**QUOTED TEXT**.
= Denis Brian =

British journalist and writer (1923–2017)

Denis Brian (11 December 1923 – 30 May 2017) was a Welsh journalist and writer, notable for writing the 1996 biography Einstein: A Life.

Brian was born in Cardiff on 11 December 1923. He graduated from Ravensbourne School, Bromley in 1939 and then worked as a reporter for the Irish News Service in Fleet Street for two years. Upon reaching the age of eighteen, he joined the Royal Air Force; after two years' training (mostly in Canada) he became a Lancaster bomber pilot with the rank of flight lieutenant. He flew 36 missions and was awarded the DFC. After WWII he studied playwriting at the Royal Academy of Dramatic Art and several of his plays were produced in English theatres. In 1957 Brian emigrated to the United States, where he worked as a freelance writer and editor for several publications, including the Writer's Literary Agency. In the early 1960s he began writing books. His novel The love-minded received favourable reviews. In the 1970s he moved to West Palm Beach.

Brian died in Washington, D.C., on 30 May 2017, at the age of 93.

==Selected works==
- "Science and crime detection" (1960)
- "The love-minded" (1968)
- "Tallulah, darling: a biography of Tallulah Bankhead" (1972) 2nd edition, 1980
- "Murderers and other friendly people: the public and private worlds of interviewers" (1973)
- "Jeane Dixon: the witnesses" (1976)

**TASK INSTRUCTIONS**.
1 - Translate this sentence from the Denis Brian text into Spanish: "After WWII he studied playwriting at the Royal Academy of Dramatic Art and several of his plays were produced in English theatres."
2 - Please answer these questions on the Denis Brian text:
(a) In which city was Brian born?
(b) In what year did he emigrate to the United States?
(c) Which of his selected works is dated 1976?
3 - Return the passage of the Denis Brian text from "Brian was born" up to and including "West Palm Beach.".
Answer from the Denis Brian text alone.

**DATA SUPPLIED**.
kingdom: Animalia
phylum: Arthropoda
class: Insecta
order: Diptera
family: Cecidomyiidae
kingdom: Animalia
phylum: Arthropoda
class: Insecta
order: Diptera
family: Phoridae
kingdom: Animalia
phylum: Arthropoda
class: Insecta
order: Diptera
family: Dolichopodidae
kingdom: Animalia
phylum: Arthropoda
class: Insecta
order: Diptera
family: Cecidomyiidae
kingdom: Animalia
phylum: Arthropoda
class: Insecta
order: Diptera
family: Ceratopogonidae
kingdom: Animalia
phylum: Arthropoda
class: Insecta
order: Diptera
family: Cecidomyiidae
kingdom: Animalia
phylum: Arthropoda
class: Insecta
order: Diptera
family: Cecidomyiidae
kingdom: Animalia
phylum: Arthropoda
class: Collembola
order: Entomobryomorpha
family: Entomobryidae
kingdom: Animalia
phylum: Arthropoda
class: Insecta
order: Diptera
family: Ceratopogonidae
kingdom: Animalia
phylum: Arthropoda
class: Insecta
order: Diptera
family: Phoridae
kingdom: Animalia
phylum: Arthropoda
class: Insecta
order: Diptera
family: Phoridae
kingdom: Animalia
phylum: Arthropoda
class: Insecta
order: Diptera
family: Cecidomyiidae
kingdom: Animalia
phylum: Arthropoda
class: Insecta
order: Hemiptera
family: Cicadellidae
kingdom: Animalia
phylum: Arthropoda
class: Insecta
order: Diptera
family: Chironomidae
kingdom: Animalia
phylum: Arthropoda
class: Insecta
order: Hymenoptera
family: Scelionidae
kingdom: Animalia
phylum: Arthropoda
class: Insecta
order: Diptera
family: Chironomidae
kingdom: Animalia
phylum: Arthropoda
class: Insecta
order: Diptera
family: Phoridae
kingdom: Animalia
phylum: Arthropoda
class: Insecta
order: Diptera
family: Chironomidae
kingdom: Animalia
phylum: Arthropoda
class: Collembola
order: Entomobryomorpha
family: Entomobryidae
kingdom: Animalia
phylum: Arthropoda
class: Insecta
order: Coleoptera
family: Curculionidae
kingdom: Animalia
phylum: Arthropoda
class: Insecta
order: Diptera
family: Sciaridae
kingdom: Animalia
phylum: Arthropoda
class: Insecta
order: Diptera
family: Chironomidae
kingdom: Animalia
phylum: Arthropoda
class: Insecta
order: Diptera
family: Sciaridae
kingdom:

**RESULTS BY TASK**.
1 - Después de la Segunda Guerra Mundial estudió dramaturgia en la Royal Academy of Dramatic Art y varias de sus obras se representaron en teatros ingleses.

2 -
(a) Cardiff
(b) 1957
(c) "Jeane Dixon: the witnesses"

3 -
Brian was born in Cardiff on 11 December 1923. He graduated from Ravensbourne School, Bromley in 1939 and then worked as a reporter for the Irish News Service in Fleet Street for two years. Upon reaching the age of eighteen, he joined the Royal Air Force; after two years' training (mostly in Canada) he became a Lancaster bomber pilot with the rank of flight lieutenant. He flew 36 missions and was awarded the DFC. After WWII he studied playwriting at the Royal Academy of Dramatic Art and several of his plays were produced in English theatres. In 1957 Brian emigrated to the United States, where he worked as a freelance writer and editor for several publications, including the Writer's Literary Agency. In the early 1960s he began writing books. His novel The love-minded received favourable reviews. In the 1970s he moved to West Palm Beach.